Jan. 6 Rioter’s Sentence Reduced to Comply with Supreme Court Ruling

September 6, 2024 by Tom Ramstack
Jan. 6 Rioter’s Sentence Reduced to Comply with Supreme Court Ruling
Rioters at the U.S. Capitol on Jan. 6, 2021, in Washington. (AP Photo/John Minchillo)

WASHINGTON — A federal judge knocked 15 months off a Jan. 6, 2021, rioter’s criminal sentence this week after a Supreme Court ruling revised an interpretation of a law used to convict him.

It was the first of what is expected to be many reduced sentences for Donald Trump supporters who stormed the Capitol to try to overturn the 2020 presidential election.

Former Virginia police officer Thomas Robertson had his sentence reduced from 87 months to 72 months.

One of six charges against him was obstruction of an official proceeding. He and other insurrectionists were trying to block Congress from certifying the electoral college vote that gave the presidential victory to Joe Biden. 

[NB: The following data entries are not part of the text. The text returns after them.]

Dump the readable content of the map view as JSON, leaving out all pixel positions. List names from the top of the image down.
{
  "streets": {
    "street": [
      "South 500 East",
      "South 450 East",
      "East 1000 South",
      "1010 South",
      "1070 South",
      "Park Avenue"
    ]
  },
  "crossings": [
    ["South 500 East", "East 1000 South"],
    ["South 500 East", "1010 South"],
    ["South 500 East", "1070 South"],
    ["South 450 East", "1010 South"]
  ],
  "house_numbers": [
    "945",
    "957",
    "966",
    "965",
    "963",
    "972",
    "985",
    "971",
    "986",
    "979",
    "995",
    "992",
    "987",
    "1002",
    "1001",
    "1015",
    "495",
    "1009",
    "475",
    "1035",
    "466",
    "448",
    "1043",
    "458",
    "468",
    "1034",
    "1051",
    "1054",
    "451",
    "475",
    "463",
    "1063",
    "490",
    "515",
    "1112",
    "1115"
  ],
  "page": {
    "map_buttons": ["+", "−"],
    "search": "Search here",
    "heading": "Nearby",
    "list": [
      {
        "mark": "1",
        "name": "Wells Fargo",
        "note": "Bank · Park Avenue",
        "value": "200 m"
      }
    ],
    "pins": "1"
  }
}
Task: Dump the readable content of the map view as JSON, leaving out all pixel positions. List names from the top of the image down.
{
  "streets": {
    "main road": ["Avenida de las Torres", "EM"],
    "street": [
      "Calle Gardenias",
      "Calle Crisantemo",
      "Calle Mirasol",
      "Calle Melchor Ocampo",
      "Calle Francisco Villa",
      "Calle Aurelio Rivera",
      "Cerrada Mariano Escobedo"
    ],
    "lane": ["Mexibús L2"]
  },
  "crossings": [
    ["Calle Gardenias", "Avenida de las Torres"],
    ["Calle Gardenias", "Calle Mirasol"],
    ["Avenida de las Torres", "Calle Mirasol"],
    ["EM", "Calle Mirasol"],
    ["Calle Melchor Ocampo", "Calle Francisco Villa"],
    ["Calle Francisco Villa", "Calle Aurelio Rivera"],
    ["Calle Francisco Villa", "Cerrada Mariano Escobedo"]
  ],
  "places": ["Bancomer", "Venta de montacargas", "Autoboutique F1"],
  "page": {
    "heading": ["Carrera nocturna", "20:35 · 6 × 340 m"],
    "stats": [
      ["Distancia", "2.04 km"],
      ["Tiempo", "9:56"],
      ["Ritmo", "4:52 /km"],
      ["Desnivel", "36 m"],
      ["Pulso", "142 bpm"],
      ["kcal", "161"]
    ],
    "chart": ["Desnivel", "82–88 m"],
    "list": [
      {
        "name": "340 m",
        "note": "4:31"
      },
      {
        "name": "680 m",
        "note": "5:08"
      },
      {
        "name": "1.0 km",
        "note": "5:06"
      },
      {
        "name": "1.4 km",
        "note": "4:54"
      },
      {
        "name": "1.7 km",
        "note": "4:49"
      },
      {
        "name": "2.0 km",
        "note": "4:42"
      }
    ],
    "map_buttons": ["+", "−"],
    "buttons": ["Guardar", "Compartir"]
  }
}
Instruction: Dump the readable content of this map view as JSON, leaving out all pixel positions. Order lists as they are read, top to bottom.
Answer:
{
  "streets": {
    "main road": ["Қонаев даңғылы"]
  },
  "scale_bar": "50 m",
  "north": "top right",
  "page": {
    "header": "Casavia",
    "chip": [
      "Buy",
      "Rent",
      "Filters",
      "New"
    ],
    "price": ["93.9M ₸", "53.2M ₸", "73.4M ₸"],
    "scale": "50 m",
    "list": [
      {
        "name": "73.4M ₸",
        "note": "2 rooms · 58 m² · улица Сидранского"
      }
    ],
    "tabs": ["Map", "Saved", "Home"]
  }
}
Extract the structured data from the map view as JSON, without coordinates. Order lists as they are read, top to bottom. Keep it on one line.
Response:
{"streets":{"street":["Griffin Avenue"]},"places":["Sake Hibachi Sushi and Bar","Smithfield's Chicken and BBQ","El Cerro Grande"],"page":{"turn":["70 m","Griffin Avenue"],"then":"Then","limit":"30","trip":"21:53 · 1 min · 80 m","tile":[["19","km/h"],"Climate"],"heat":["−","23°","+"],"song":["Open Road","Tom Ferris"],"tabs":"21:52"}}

The Supreme Court ruled in June that the obstruction charge applies only to altering government records, not violent political confrontations.

“Reading [the provision] to cover all forms of obstructive conduct would override Congress’s careful delineation of which penalties were appropriate for which offenses,” the court’s majority opinion said.

By that time, about 350 protesters had been sentenced to prison on charges of obstruction of an official proceeding. The charge carries a maximum 20-year prison sentence.

Robertson’s attorney cited the Supreme Court ruling in his appeal and said his client had been a “model inmate” in the past three years, which should create additional evidence for a shorter sentence. 

The reduced sentence addressed only the criminal charge, not the facts of Robertson’s actions on Jan. 6, 2021.

He forced his way into the Capitol wearing a gas mask and carrying a wooden stick. Jurors agreed with prosecutors that he intended to use the stick as a weapon against police.

The jury also heard evidence Robertson might have planned civil disorder long before the insurrection.

Months earlier, he posted on Facebook with a message saying he spent his life “fighting a counter insurgency,” and that he soon would be part of a “very effective one.”

After the insurrection, he told a friend he was prepared to fight and die in a civil war, in part because he believed Trump’s conspiracy theory that the 2020 election was stolen from him by voter fraud.

U.S. District Court Judge Christopher Cooper said at the second sentencing hearing this week that he continued to believe Robertson’s actions were seriously wrong. He described them as “a real harm.”

He added that he “struggled” to see how the obstruction of an official proceeding conviction could be sustained after the Supreme Court’s ruling in June.

Prosecutors had argued that the 87-month sentence should continue because of the gravity of his offense.

Assistant U.S. Attorney Elizabeth Aloi said the “damage done to the country must not be treated as just another crime.” Robertson wanted to start a “rebellion and attack the nation’s democracy,” she said.

She added, “His offense targeted the peaceful transfer of power. There’s no reason to second guess that decision.”

Robertson was a sergeant in the Rocky Mountain, Virginia, police department and a former Defense Department contractor who was shot in the right thigh in Afghanistan in 2011.

He initially said he was carrying a stick at the Capitol to help him walk because of the thigh injury.